A $100 billion annual industry, livestock and poultry are raised on over 1.3 million farms across the United States. But, whereas in years past farms raising animals were spread over a wide area, and located far from cities and towns, that is no longer the case.
With increasing land costs and today's marketplace favoring the economy of larger scale production, bigger industrial food animal production facilities have become the norm. In 1934, according to the U.S. Department of Agriculture, there were 11,405 facilities that hatched chickens, but by 2001 that number had declined to just 323. In fact, consolidated animal feeding operations (CAFOs), the largest and most concentrated farms, make up only 5 percent of livestock operations yet produce 40 percent of U.S livestock production. Sometimes containing thousands to tens of thousands of animals, these industrial farms produce enormous amounts of waste.
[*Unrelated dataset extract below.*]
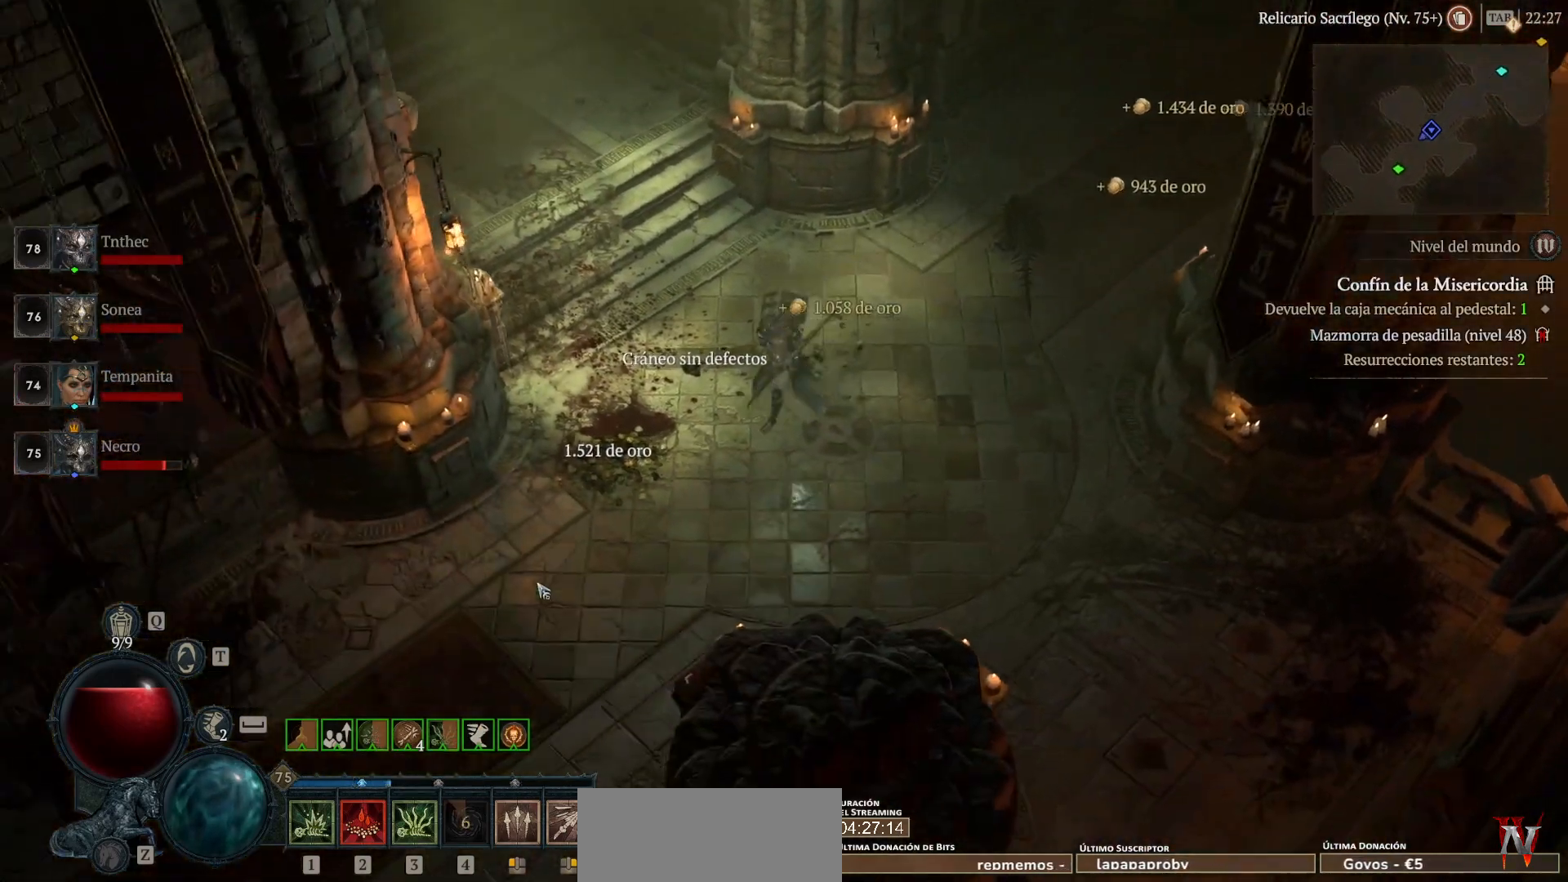
{"keys": [], "mouse": ["left"], "events": []}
A source of dust, noxious gases and unpleasant odors, air emissions from industrial farms are nothing to sneeze at. According to the National Academy of Sciences, CAFO emissions of ammonia make up a startling half of the nation's entire ammonia emissions inventory. This poses not only a huge disposal problem but a serious threat to human health.
Many of the compounds, like ammonia, emitted by CAFOs are known to be toxic to the nervous system in sufficient concentration, and can cause respiratory symptoms, disease and impaired function. Releases of toxic fumes resulting from certain waste disposal practices also can prove fatal. Last summer, methane gas emissions from a manure pit in Virginia's Shenandoah Valley killed five people. Studies of residents living near industrial farms have documented increased rates of neurobehavioral and neuropsychiatric abnormalities.
This, in part, is why the EPA has required, since 1980, that farms report large emissions of dangerous gases such as ammonia and hydrogen sulfide. So EPA's publication of the proposed rule eliminating air pollutant disclosure requirements for industrial farms is deeply troubling.
For years, agriculture industry lobbyists have been trying to eliminate CAFO emission reporting requirements. In 2005, representatives for poultry and egg production industries submitted a petition to the EPA arguing the reporting rules were "inappropriate, unwise public policy," and it appears that administration officials were listening. The problem, however, is that they seem to have been uninterested in hearing what other stakeholders had to say.
Decisions such as this, with the potential to impact rural communities in dramatic ways, should not be made lightly. Given the opposition that the publication of this rule has generated, there should have been consultation with others before a decision was reached.
But it appears that the EPA did not even seek input from its own Farm, Ranch, and Rural Communities Advisory Committee - a group recently organized to advise EPA officials on how to manage controversial issues such air pollution from agriculture. Worse still, the agency didn't even wait for the results of its own two-year nationwide study of CAFO air emissions started last June. Designed to gather data from 24 sites in nine states, the study, ironically, was trumpeted by EPA Administrator Stephen L. Johnson as an opportunity to, "do what's good for agriculture, good for our environment, and good for the American people."
While the emissions of farms have been the topic for countless jokes over the ages, the threat posed by noxious gasses emissions from industrial farms to our nation's rural communities is no laughing matter.
Issuing a controversial proposed rule that exempts large animal feeding operations from reporting noxious gas releases, without consulting your own advisory committee or newly gathered research, is not only bad policy but an abrogation of public trust.
The millions of people across America living today near large industrial farms deserve better. The EPA owes the public a serious accounting of the decision making process on these draft rules.
Robert P. Martin is the executive director of the Pew Commission on Industrial Farm Animal Production.